Machine malfunction mars Met Siegfried.
Grounded: Deborah Voigt (left) and Jay Hunter Morris in the final scene of Siegfried.
Photo by Ken Howard © 2011 The Metropolitan Opera.

Siegfried didn't get up the mountain on Tuesday night.

According to a report on parterre box, the Metropolitan Opera's multi-million dollar "Machine" Set, the centerpiece of the company's new Robert Lepage production of Wagner's Der Ring des Nibelungen malfunctioned in the third act of Siegfried. Singers Deborah Voigt (Brunnhilde) and Jay Hunter Morris (Siegfried) performed the finale from the lip of the stage. No one was injured. 

The malfunction occurred in the third and final act of the five-and-a-half hour opera. The Machine was executing a complicated series of gyrations, transforming itself into the Valkyrie Rock, the fiery sleeping-berth of the heroine Brunnhilde. Siegfried was supposed to climb across the top of the set and wake the Valkyrie Brunnhilde. But it didn't work that way. 

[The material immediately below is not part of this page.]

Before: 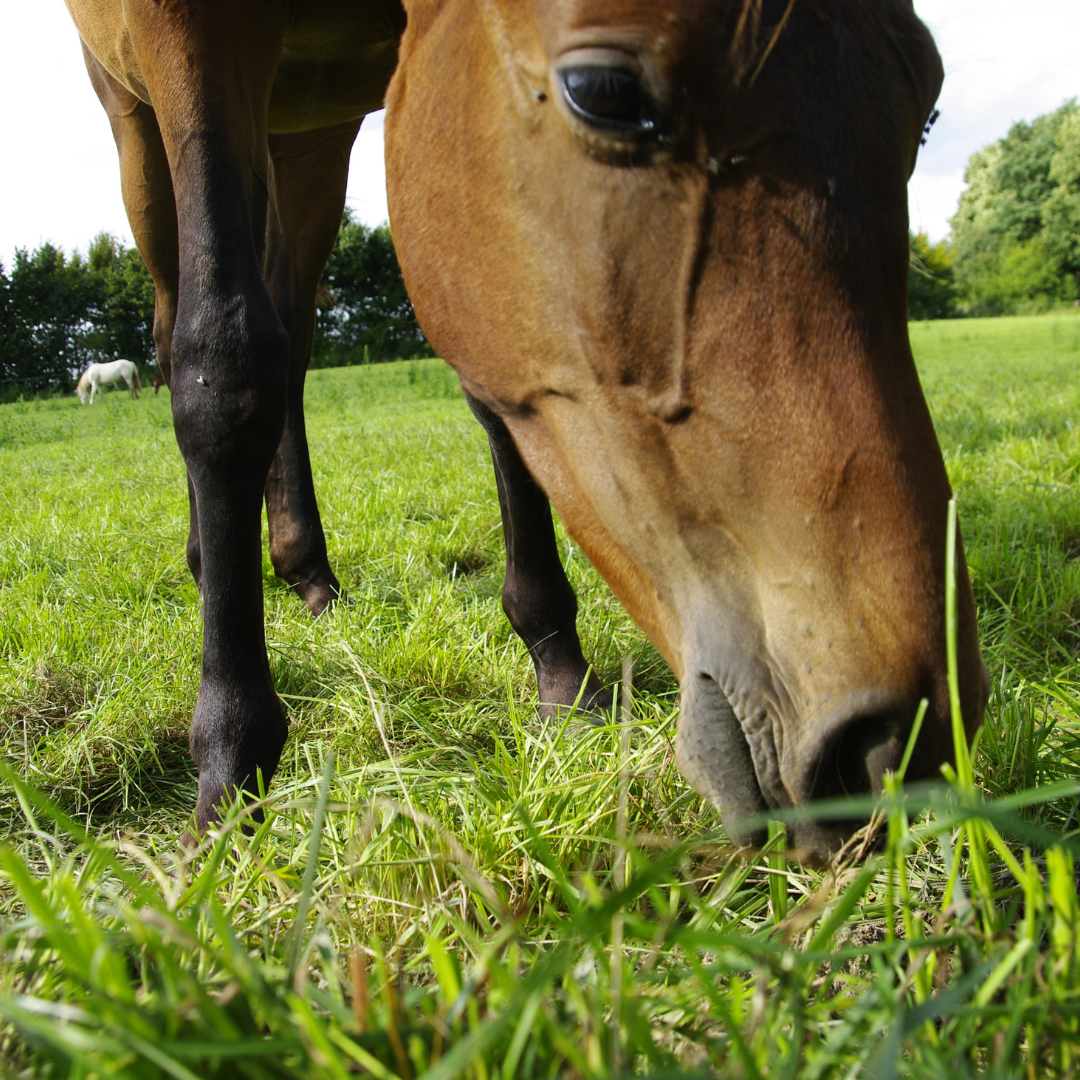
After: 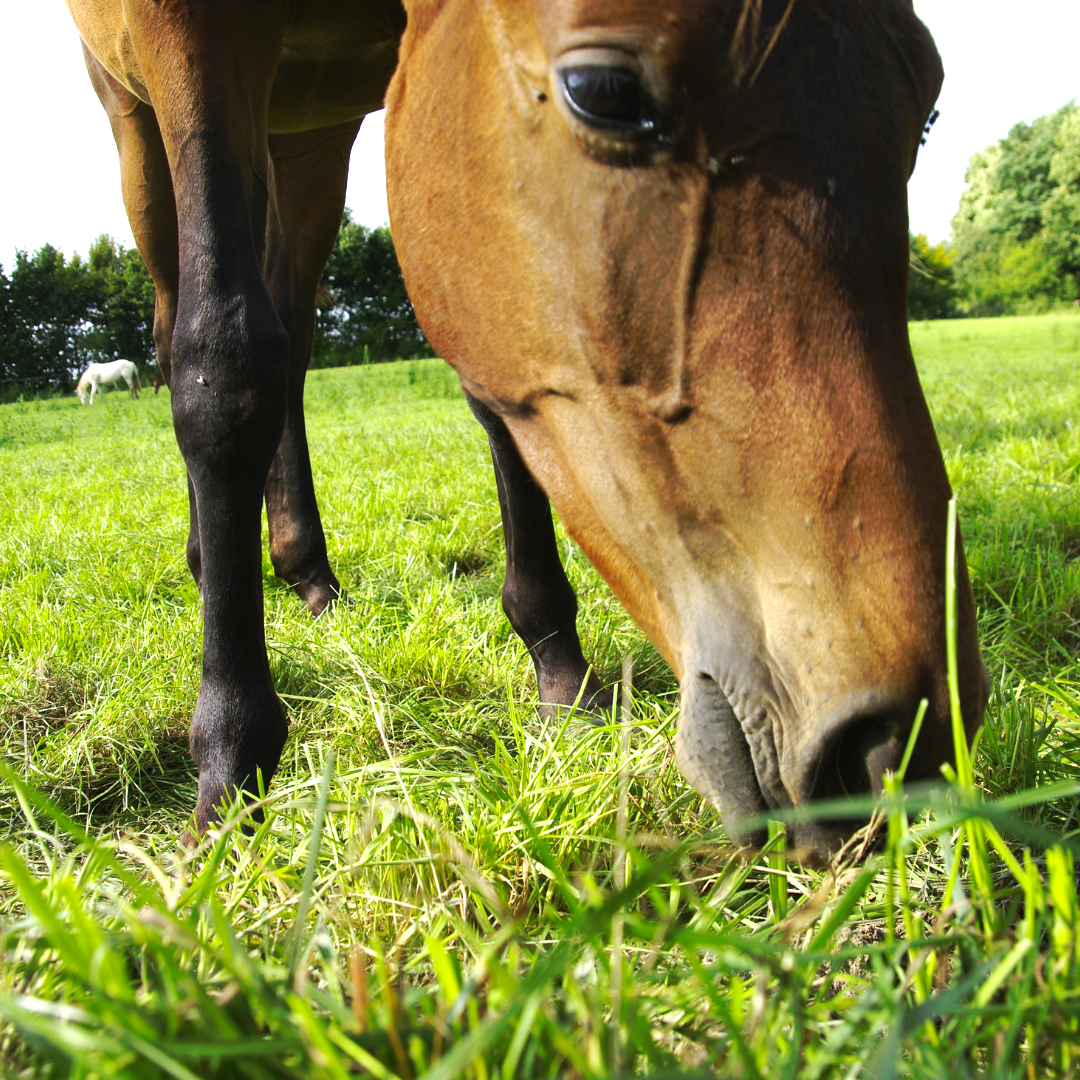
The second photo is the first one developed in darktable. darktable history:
exposure: black level correction 0, exposure 0.594 EV, compensate highlight preservation false
tone curve: curves: ch0 [(0, 0) (0.003, 0.003) (0.011, 0.01) (0.025, 0.023) (0.044, 0.042) (0.069, 0.065) (0.1, 0.094) (0.136, 0.128) (0.177, 0.167) (0.224, 0.211) (0.277, 0.261) (0.335, 0.315) (0.399, 0.375) (0.468, 0.441) (0.543, 0.543) (0.623, 0.623) (0.709, 0.709) (0.801, 0.801) (0.898, 0.898) (1, 1)], preserve colors none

According to the parterre report, the set stopped moving, most likely due to a triggered safety interlock. Ms. Voigt entered from the wings and lay down on the acting surface below the Machine. The two singers sang their 37-minute duet downstage as the empty, stalled Machine loomed above them. As they sang, the "magic fire" effect (computer-generated flames) remained, projected onto the stalled set.

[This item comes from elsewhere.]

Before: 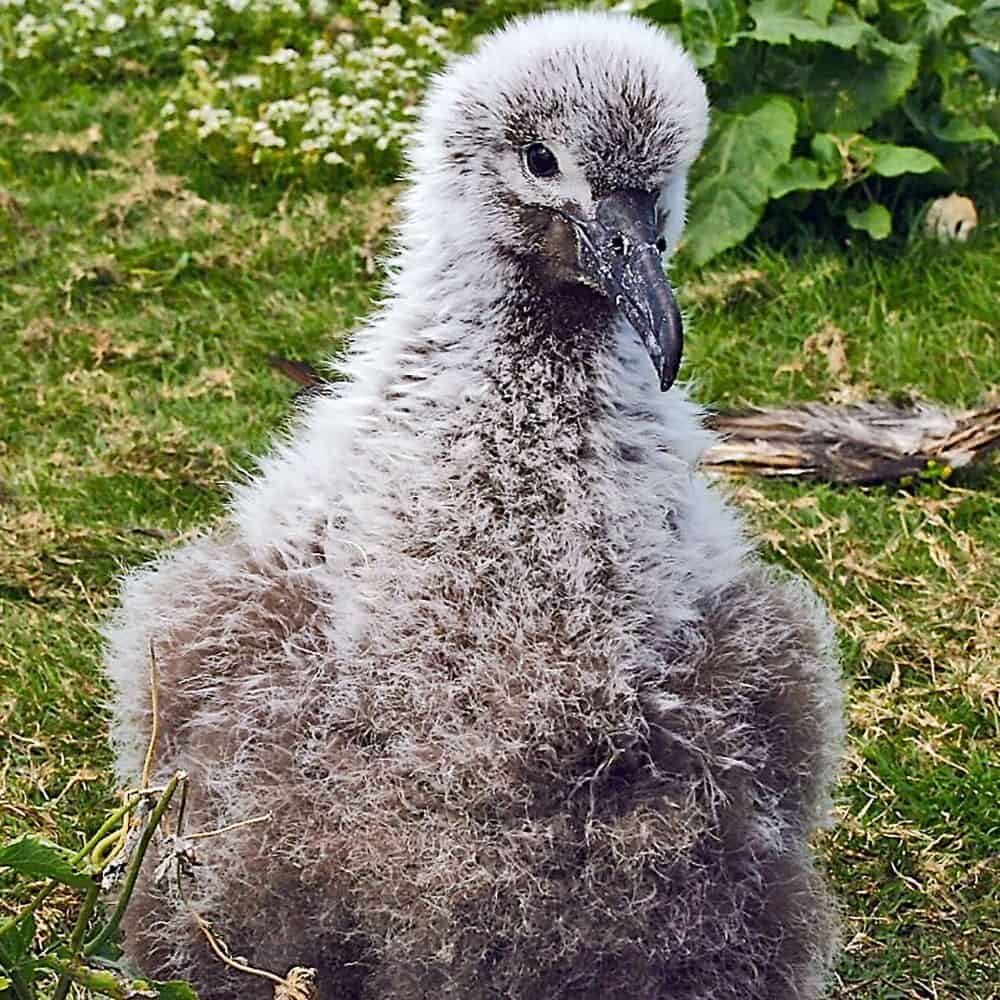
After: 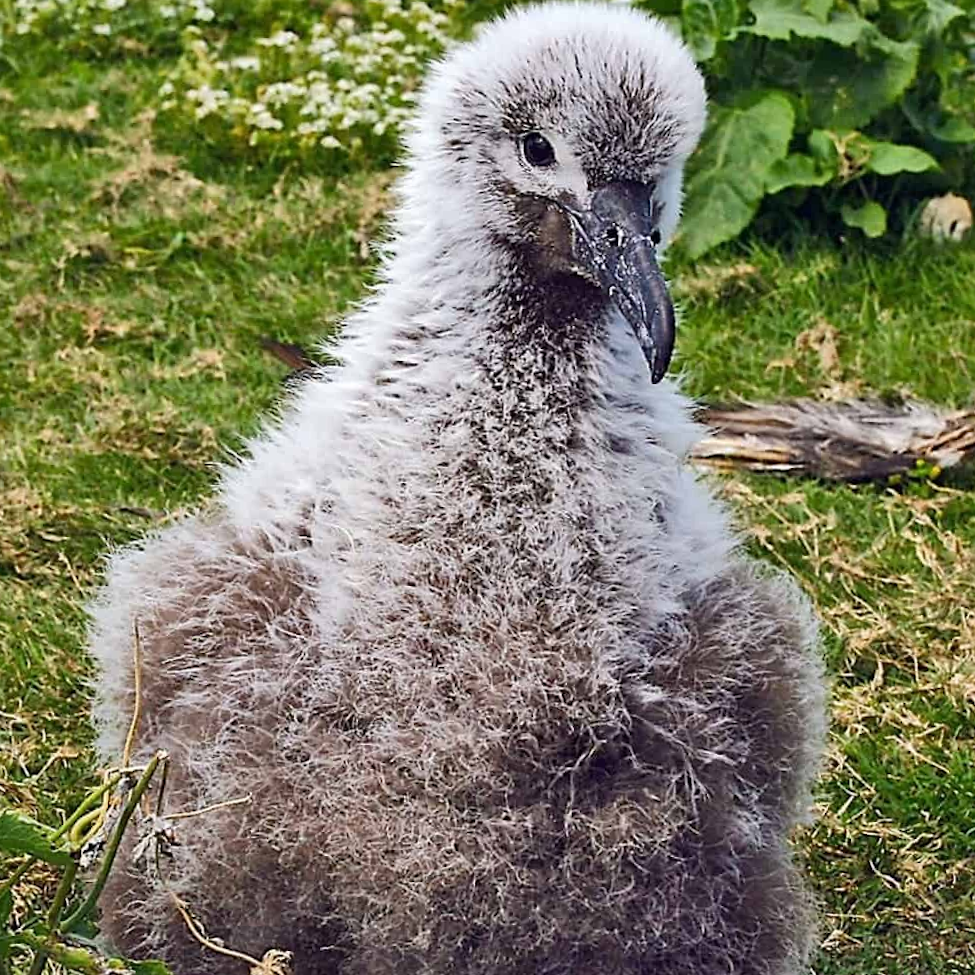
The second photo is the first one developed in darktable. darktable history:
crop and rotate: angle -1.47°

Designed by longtime  Lepage collaborator Carl Fillion, the Machine consists of twenty-four matching metal planks mounted on a horizontal axis between two large towers. A high-tech computer-controlled system allows the planks to be spun, moved and reconfigured to meet the complicated scenic needs of Wagner's myth-based dramas.  In the course of the Ring, this unit set forms everything from the bed of the Rhine River to high mountain peaks, forests, and even a great hall in the last opera Götterdämmerung.

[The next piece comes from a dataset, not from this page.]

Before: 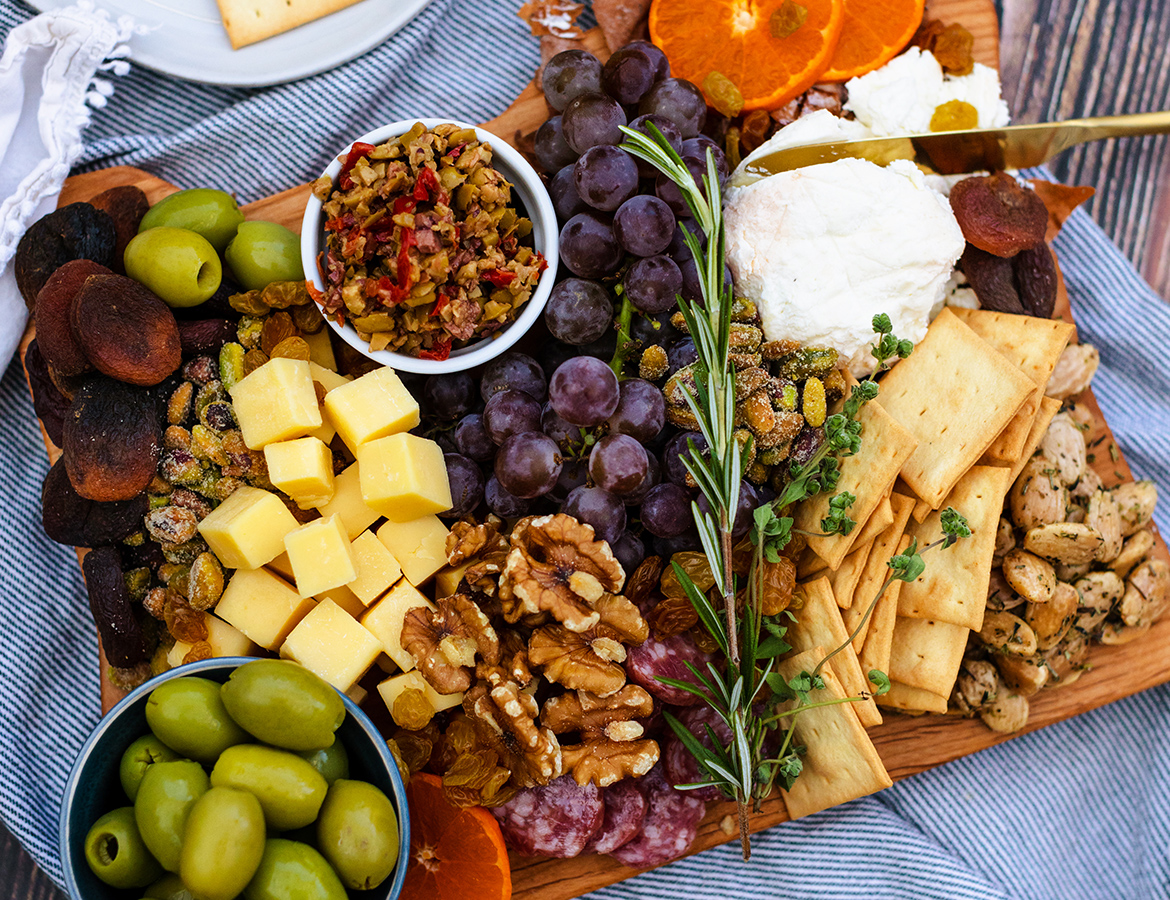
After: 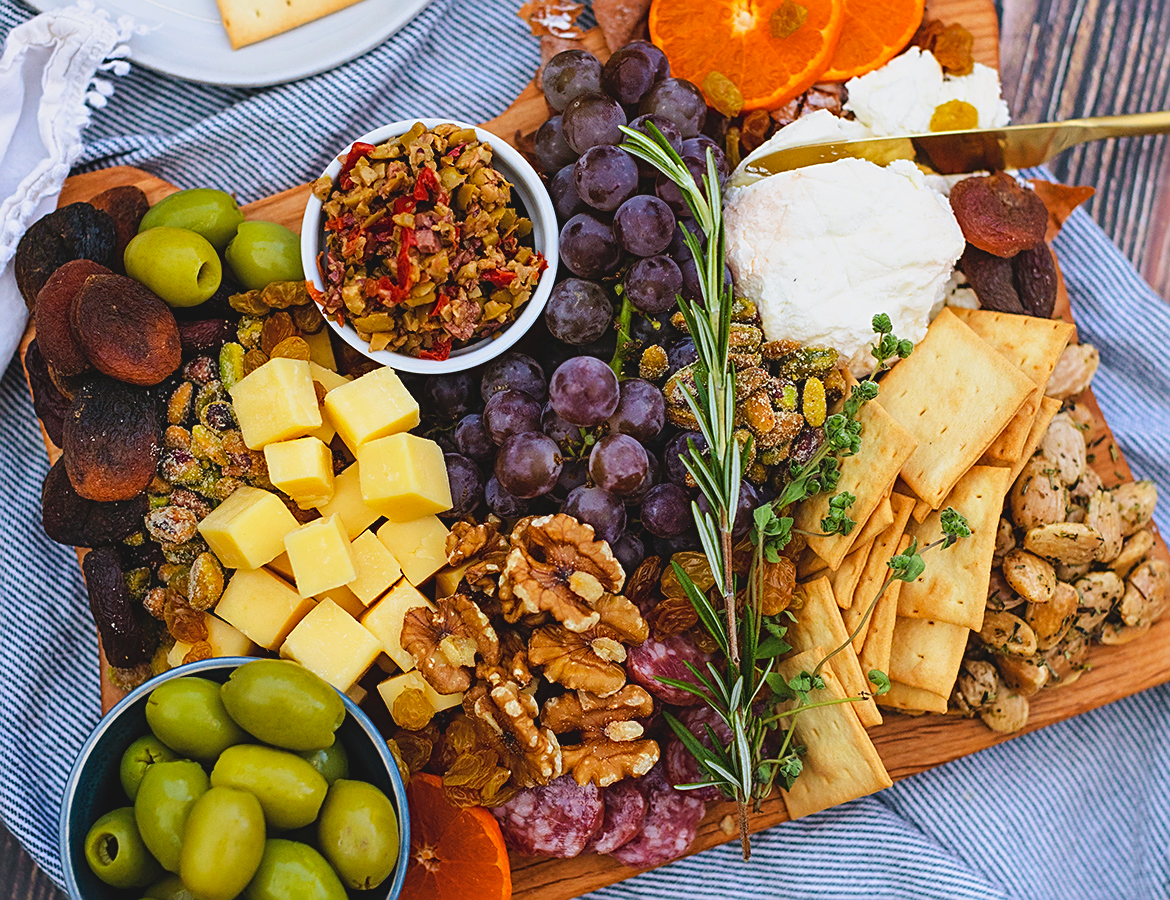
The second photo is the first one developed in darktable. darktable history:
contrast brightness saturation: contrast -0.097, brightness 0.048, saturation 0.078
sharpen: on, module defaults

A similar problem happened at last Thursday's prima of Siegfried. In the middle of the same Act III contortion, the Machine paused in mid-movement, jamming visibly and emitting an ugly, audible "thunk." It was later reported (by Daniel J. Wakin in the New York Times) that first malfunction happened when one of the planks hit a not-fully-retracted stage-lift.  Conductor Fabio Luisi slowed the orchestra to a crawl, and the device righted itself. But no such relief came tonight.

This is the latest in a series of technical malfunctions that have plagued this new production of the Ring, a premium event in the Met's calendar that carries a whopping $45 million price tag. The first took place at the Sept. 26, 2010 premiere of Das Rheingold. With just minutes to go in the opera, the multi-ton set stopped dead when a safety interlock was accidentally triggered. The contraption would not configure itself into the castle of Valhalla, which Wagner's Germanic gods move into at the end of that opera.

At the April 22 opening night of Die Walküre, Ms. Voigt slipped while climbing one of the planks at her Act II entrance. The diva slid a few feet and landed on the narrow acting surface, singing her "Hojotohos" from downstage. A more serious problem happened six nights later. On April 28, soprano Eve Gigliotti was playing one of Brunnhilde's fellow Valkyries, who ride the Machine planks like hobby-horses in the famous "Ride of the Valkyries." Ms. Gigliotti fell and hit her head while sliding off her plank and down to the stage. She returned to the stage and finished her performance. 

Siegfried is the third installment in the Ring and one of the most challenging operas in the repertory to stage and sing. The production will be seen in a live Met in HD broadcast on Saturday, Nov. 5. Later this season, the Lepage Ring will conclude with Götterdämmerung, which premieres on Jan. 27, 2012.